Data excerpts
○ ○ ○ ○

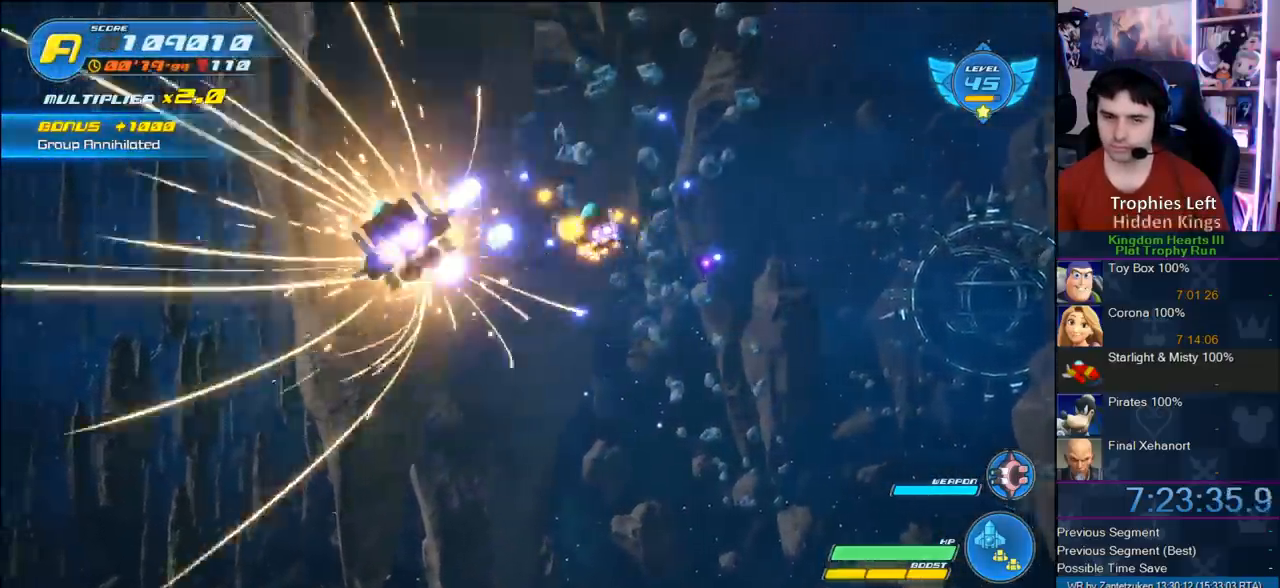
{"buttons": ["R2"], "left_stick": "right", "right_stick": "center", "events": [[83, "left_stick", "down-right"], [400, "left_stick", "right"]]}
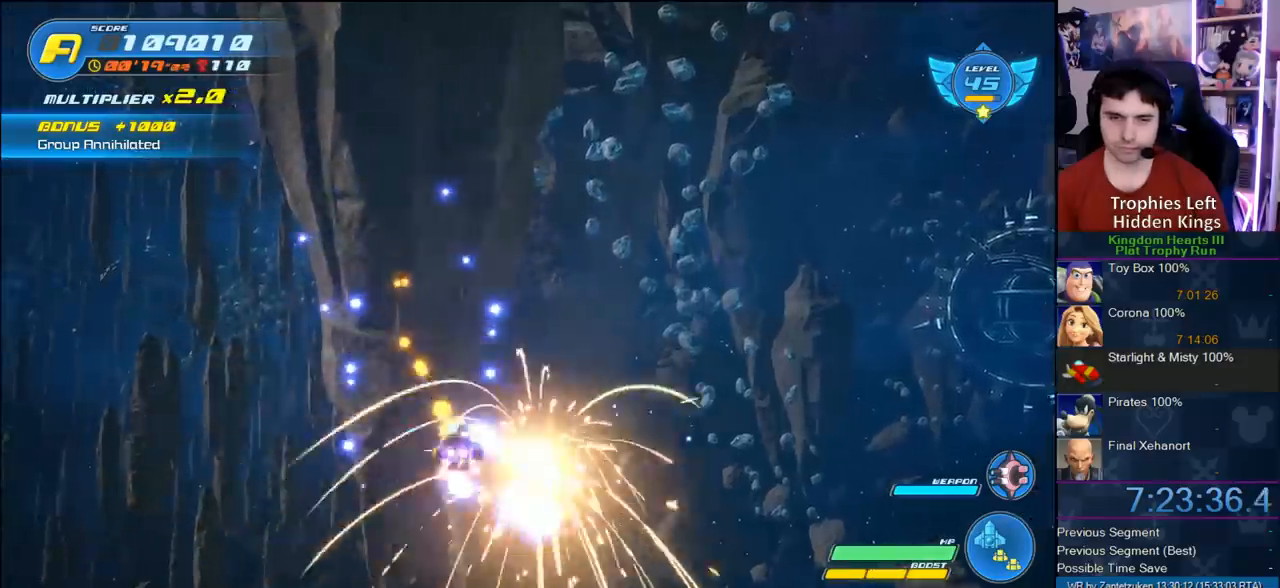
{"buttons": ["R2"], "left_stick": "up-left", "right_stick": "center", "events": [[33, "left_stick", "up-right"], [333, "left_stick", "up-left"], [383, "R2", "up"], [450, "R2", "down"]]}
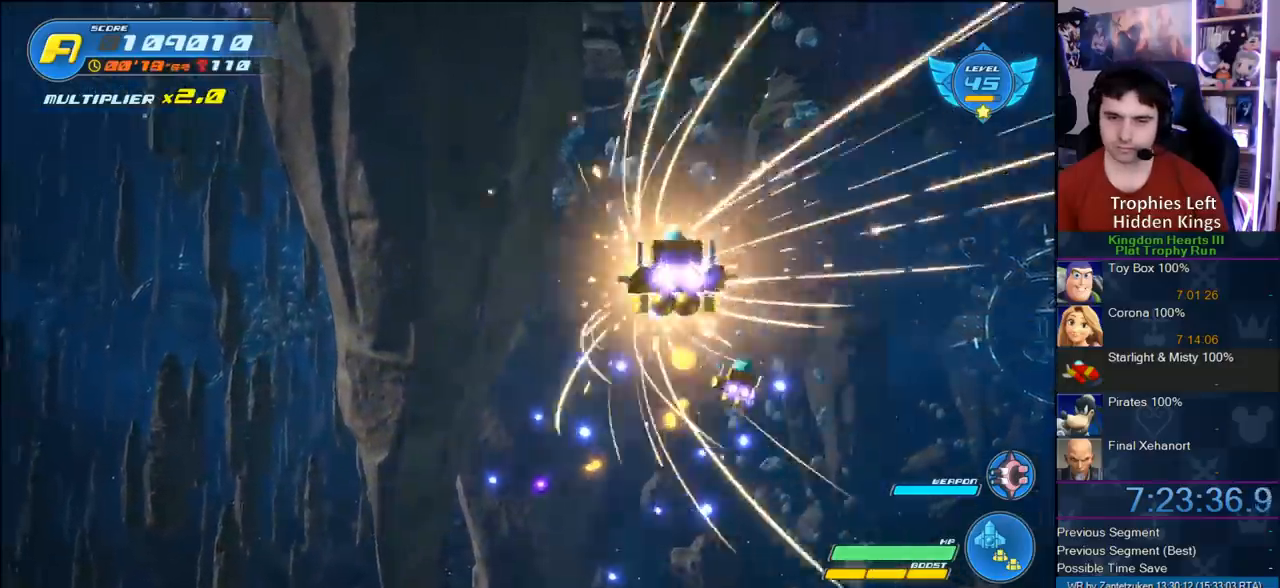
{"buttons": ["R2"], "left_stick": "down-left", "right_stick": "center", "events": [[300, "left_stick", "down-left"]]}
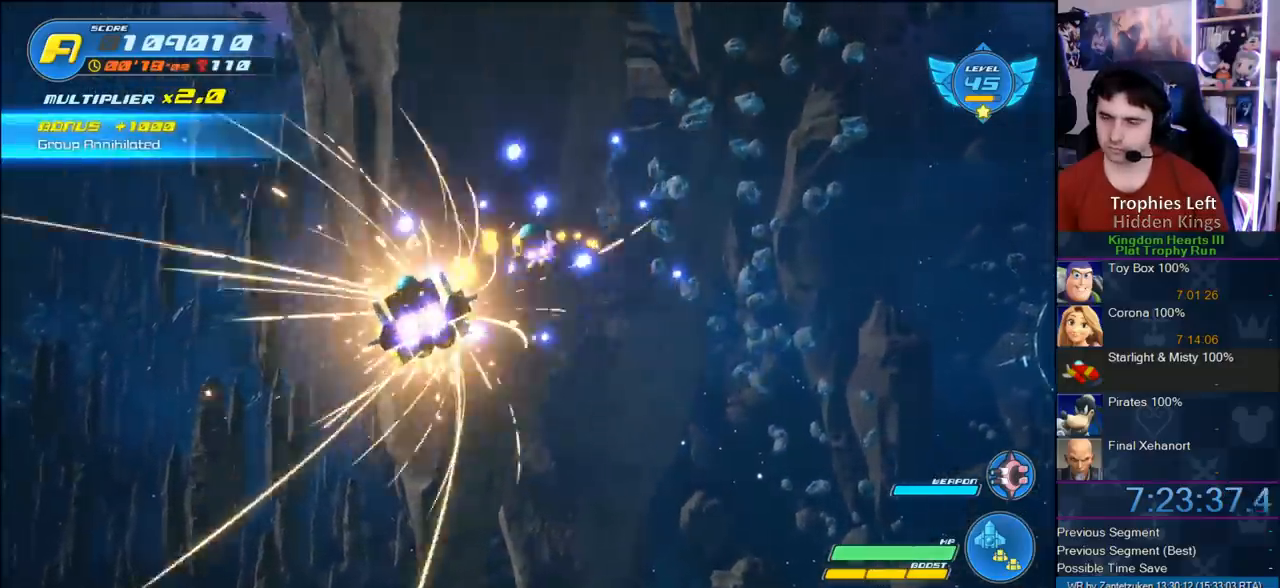
{"buttons": ["R2"], "left_stick": "up-right", "right_stick": "center", "events": [[67, "left_stick", "down-right"], [333, "left_stick", "up-right"]]}
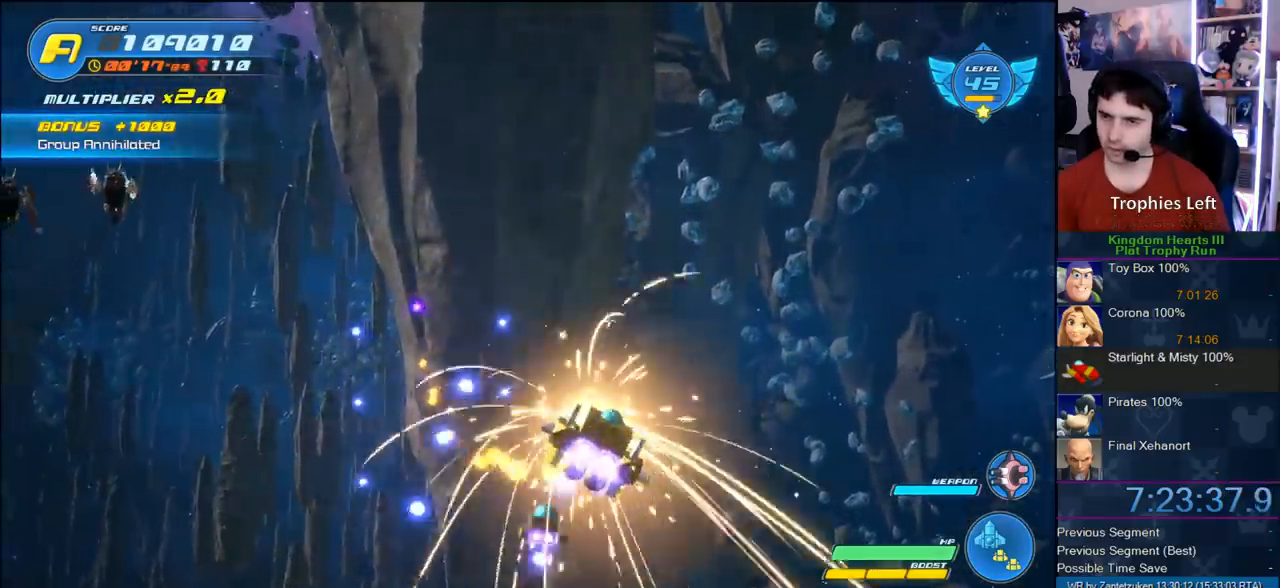
{"buttons": ["R2"], "left_stick": "left", "right_stick": "center", "events": [[33, "left_stick", "up-left"], [317, "left_stick", "left"], [433, "R2", "up"], [483, "R2", "down"]]}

○ ○ ○ ○

**EXERCISE:** Where an image appears in the data, skip it, and return the rest verbatim.

**ANSWER SPACE:**
{"buttons": ["R2"], "left_stick": "right", "right_stick": "center", "events": [[83, "left_stick", "down-right"], [400, "left_stick", "right"]]}
{"buttons": ["R2"], "left_stick": "up-left", "right_stick": "center", "events": [[33, "left_stick", "up-right"], [333, "left_stick", "up-left"], [383, "R2", "up"], [450, "R2", "down"]]}
{"buttons": ["R2"], "left_stick": "down-left", "right_stick": "center", "events": [[300, "left_stick", "down-left"]]}
{"buttons": ["R2"], "left_stick": "up-right", "right_stick": "center", "events": [[67, "left_stick", "down-right"], [333, "left_stick", "up-right"]]}
{"buttons": ["R2"], "left_stick": "left", "right_stick": "center", "events": [[33, "left_stick", "up-left"], [317, "left_stick", "left"], [433, "R2", "up"], [483, "R2", "down"]]}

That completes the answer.